Case law suggests that a variety of factors need to be considered. The factors that will tend to point to partnership status include the entitlement to a share of residual profit, a requirement to contribute equally to any losses the business sustains and an obligation to contribute a sum of capital to the business.
Partners also usually have the right (although not necessarily the exercise of the right) to participate in the governance and administrative processes of the firm; and the right to have access to, inspect and copy any of the partnership books. They also have the right to be authorised signatories for the business, for example when dealing with the bank account, as well as the right to hire and fire employees.
Normally partners also have accession to the partnership agreement or deed and the right to veto the introduction of new partners. Unless confirmed otherwise in the agreement, a new partner can only join the business with the consent of all existing members.
Contradictions in terms
On dissolution of the partnership partners have the entitlement to a proportion of the profit, regardless of the amount, and they get different treatment from employees in relation to hours, holiday, sickness absence and disciplinary issues.
None of these factors are determinative, but the presence of one or more will tend to suggest partnership status. However, applying these factors to particular situations can be difficult, and two recent cases have resulted in what appear to be conflicting decisions.
In Tiffin v Lester Aldridge LLP (2010) the Employment Appeal Tribunal held that a fixed-share member of an LLP who enjoyed limited voting rights and profits was a member, not an employee. The fact that their share of profit and their decision-making powers were limited did not point away from them being a member.

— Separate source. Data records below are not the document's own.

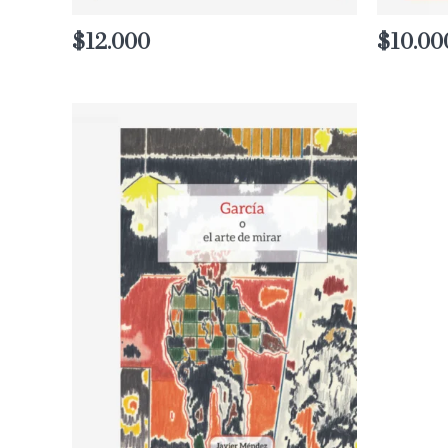
$
12.000
$
10.00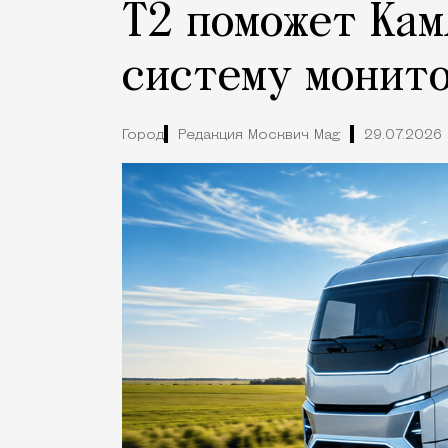
Т2 поможет Кам
систему монито
Город
Редакция Москвич Mag
29.07.2026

However, in Williamson & Soden Solicitors v Briars (2011), a solicitor who was entitled to a profit share was held to be an employee.
The partnership and Mr Williamson entered into an arrangement whereby, instead of him being paid a salary of £55,000 per year, he would be paid a guaranteed profit share of £55,000 together with an 18th of the net profit of the firm - potentially a further £10,000. But the benefits of the existing contract were to continue as before: he had no risk of losses and no capital stake in the firm, was required to meet targets and was not consulted about significant events such as an impending audit by the SRA.
These cases show that, if the intention is that an individual should be a partner, the starting point should be a clear partnership or membership agreement.
This will not only help to determine the nature of the relationship, but also to regulate rights and duties between the partners.